I vertici Pfizer, in un incontro tenuto con gli analisti della società di consulenza finanziaria Wolfe Research, spiegano senza tanti giri di parole che il nuovo anti-virale orale sarà rivolto ai no vax.

Si tratterebbe infatti di una pillola anti-covid che servirà a combattere più efficacemente la pandemia ma non farà calare la vendita dei vaccini. E quindi dei profitti.

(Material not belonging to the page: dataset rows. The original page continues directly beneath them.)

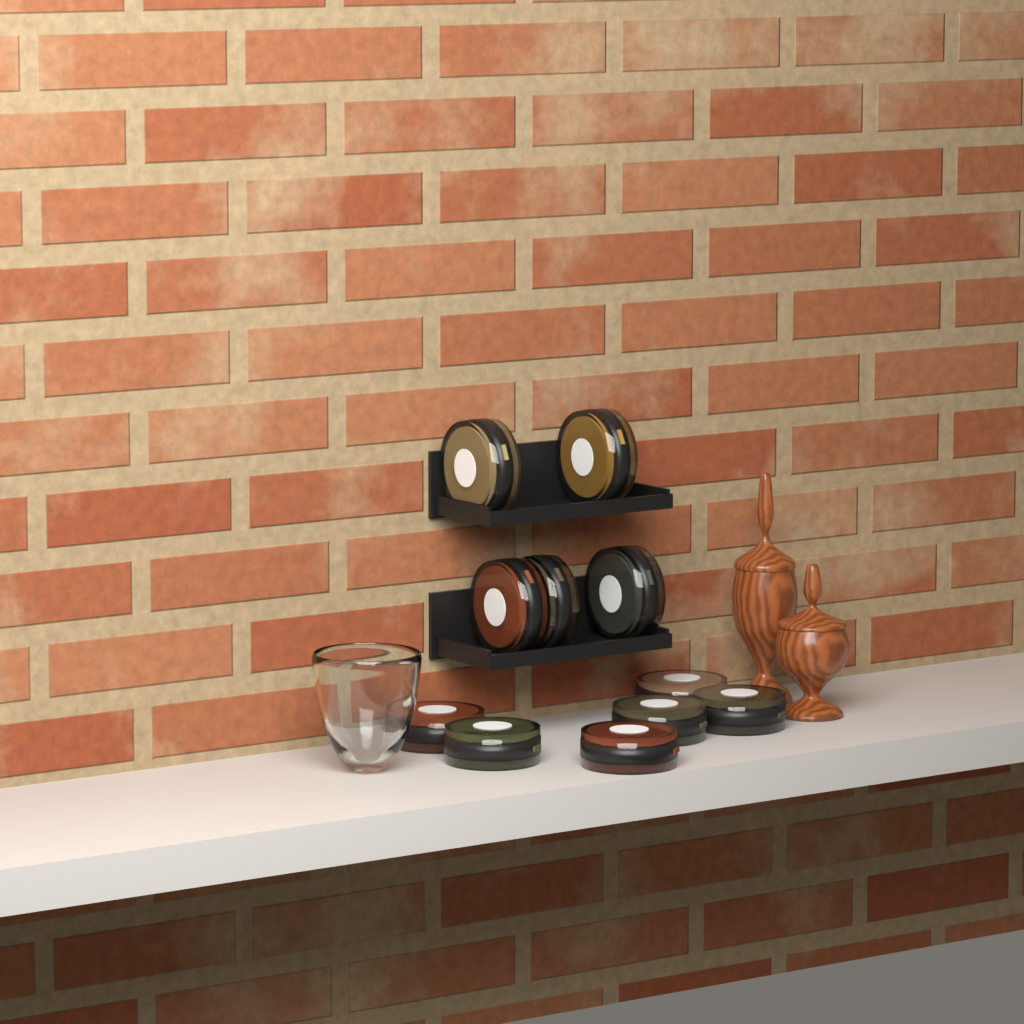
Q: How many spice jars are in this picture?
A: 11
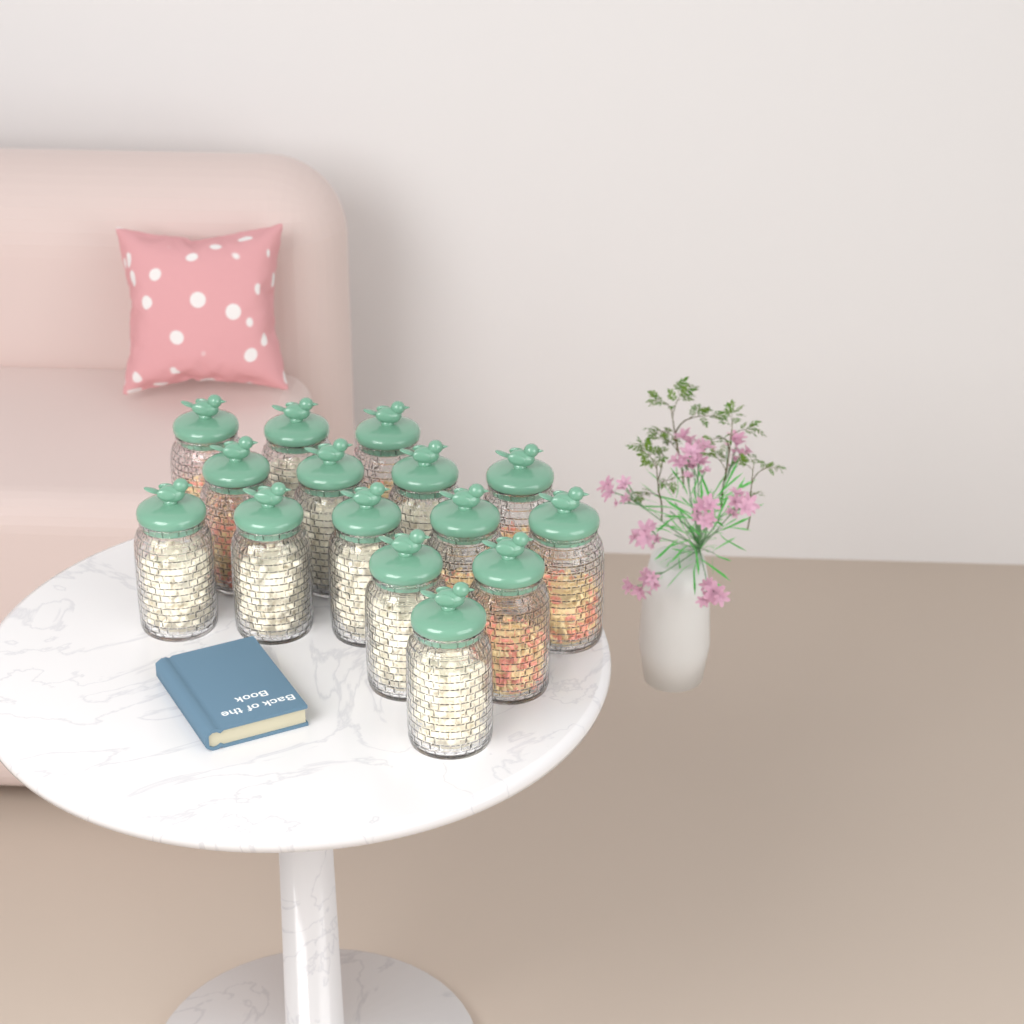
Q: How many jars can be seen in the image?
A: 15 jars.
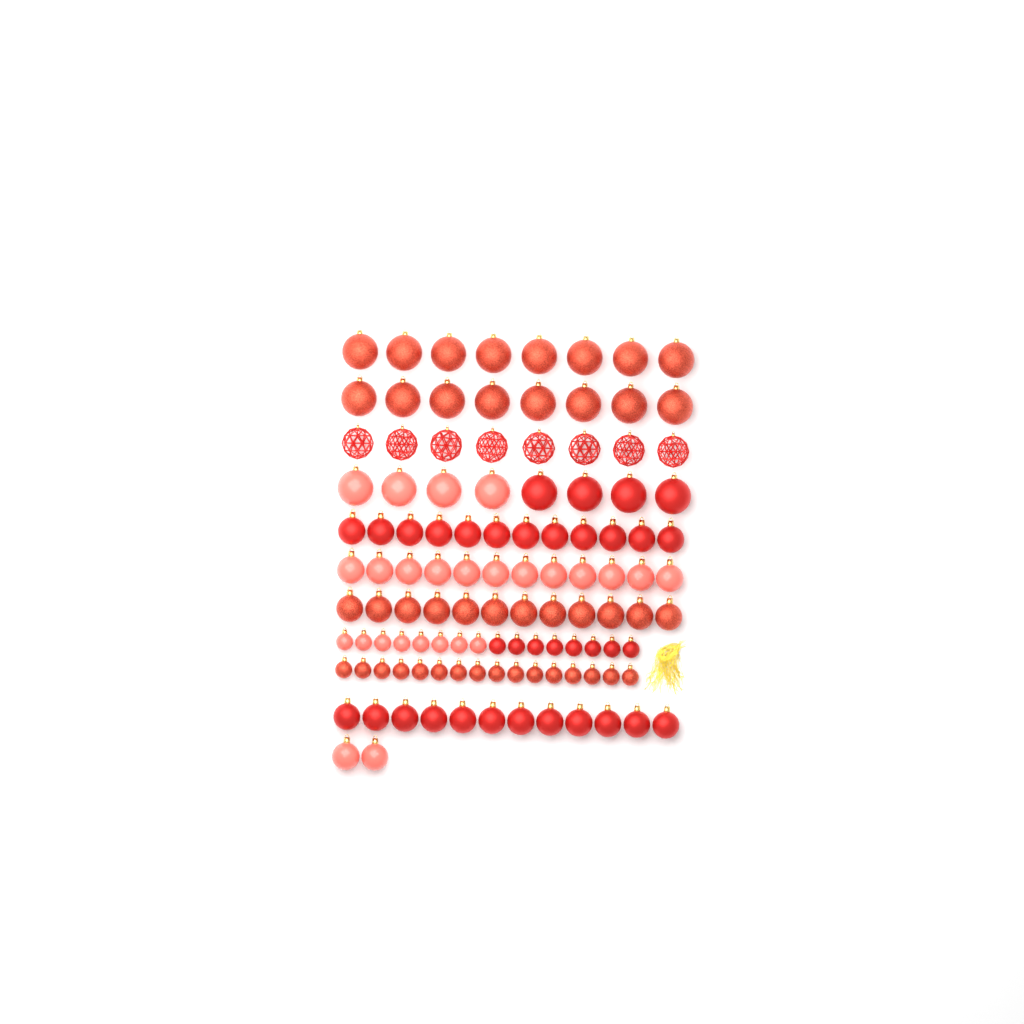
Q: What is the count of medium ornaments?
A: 50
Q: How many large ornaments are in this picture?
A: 32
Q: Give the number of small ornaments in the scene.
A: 32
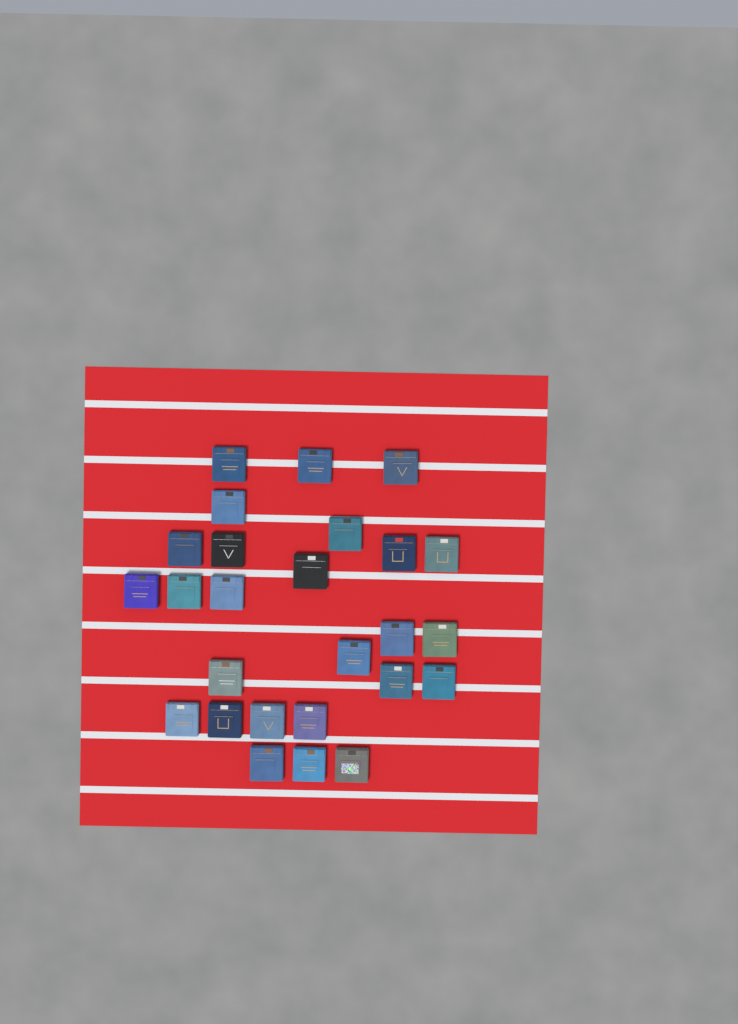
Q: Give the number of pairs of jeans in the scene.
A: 26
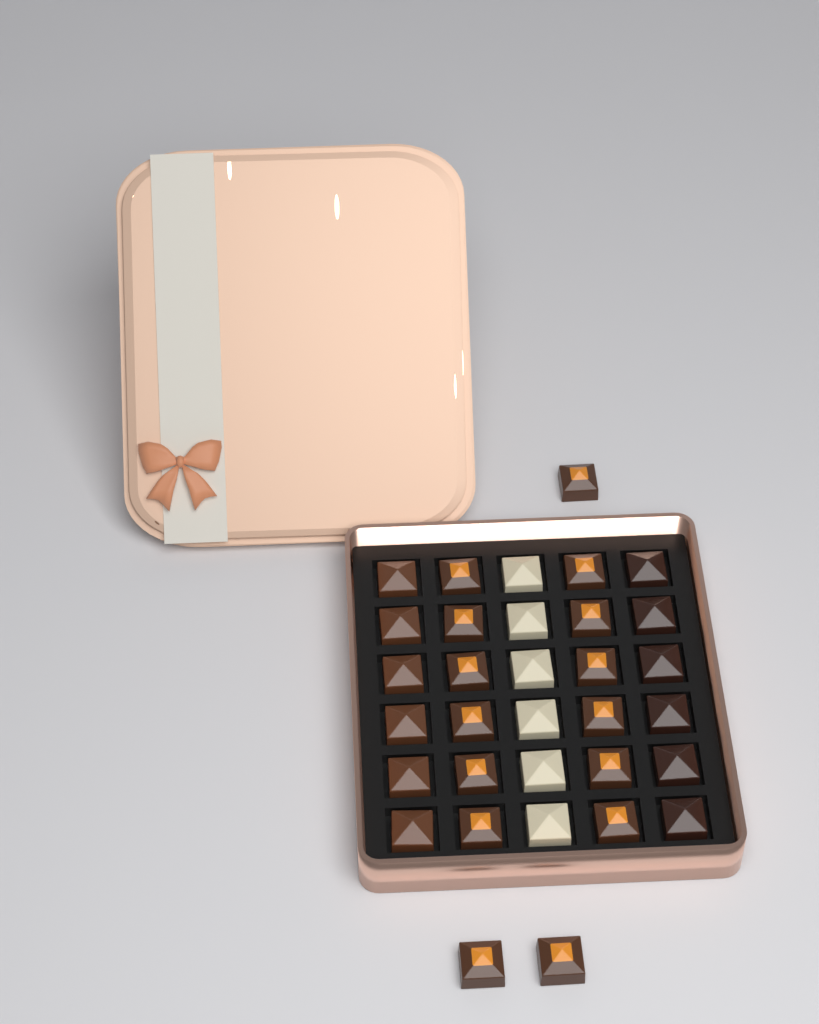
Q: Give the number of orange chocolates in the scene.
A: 15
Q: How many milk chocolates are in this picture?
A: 6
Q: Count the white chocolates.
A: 6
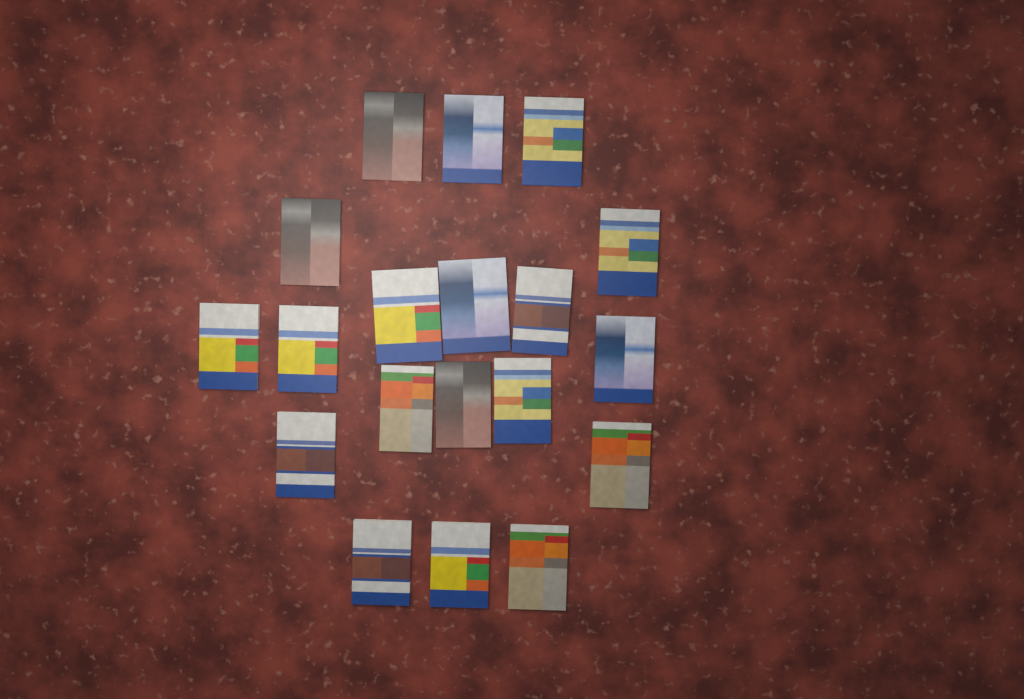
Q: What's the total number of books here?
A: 19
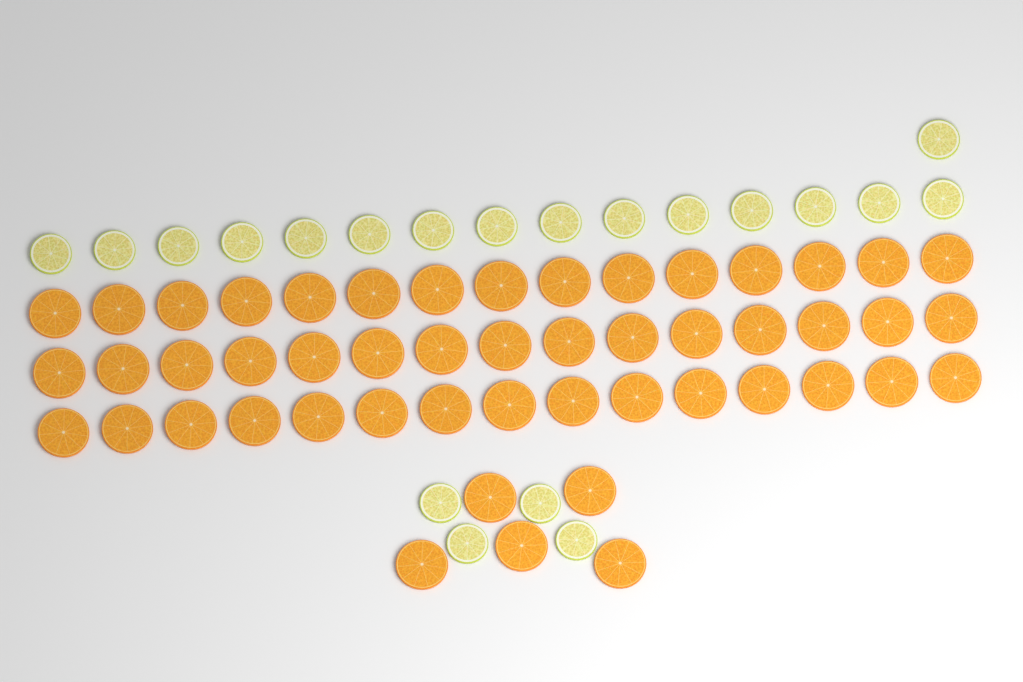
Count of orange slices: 50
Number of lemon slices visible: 20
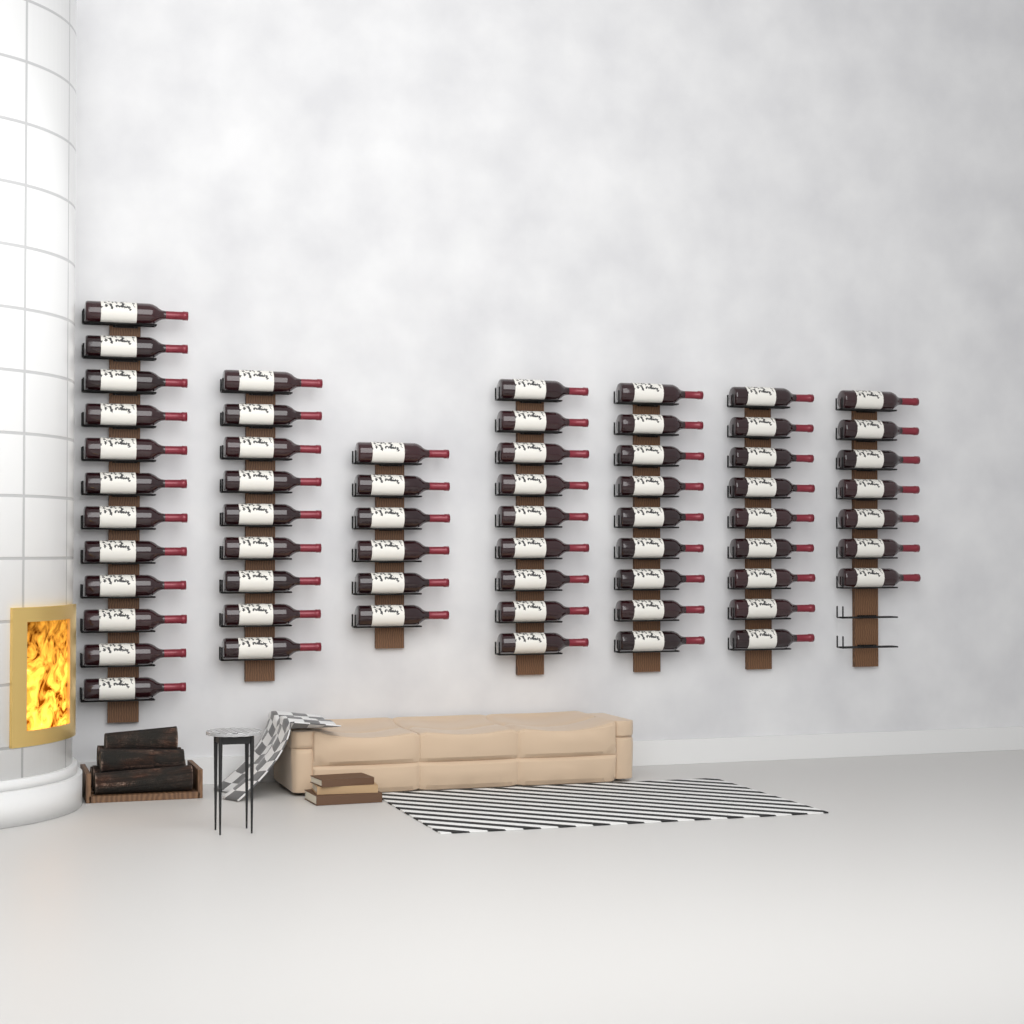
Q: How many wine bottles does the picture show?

Il direttore scientifico di Pfizer alla domanda posta dall’analista farmaceutico e finanziario Timothy Minton Anderson, delle società ad alta capitalizzazione “Avere una potente pillola e un potente vaccino, entrambi ben tollerati, mostra che in sinergia sono complementari. Come abbiamo visto, coloro che desiderano vaccinarsi e che accolgono favorevolmente il vaccino come profilassi di approccio generale, continueranno a vaccinarsi, probabilmente su base annuale. Alcuni gruppi sono più vulnerabili e sarà difficile sapere esattamente quando dovrebbero vaccinarsi. Ogni 6 mesi, ogni 12? Se contrarranno un’infezione, con Paxlovid (la pillola anti-Covid, ndr) quei pazienti avranno un potente strumento medico. Ci sono famiglie, ambienti di lavoro o scuole per utilizzare Paxlovid in attesa che il nostro studio per la profilassi possa immediatamente reprimere un focolaio. E, naturalmente, dobbiamo vaccinare la popolazione che rifiuta il vaccino. Per loro sarebbe uno strumento salvavita. Quindi non vedo davvero alcun impatto sulla vaccinazione».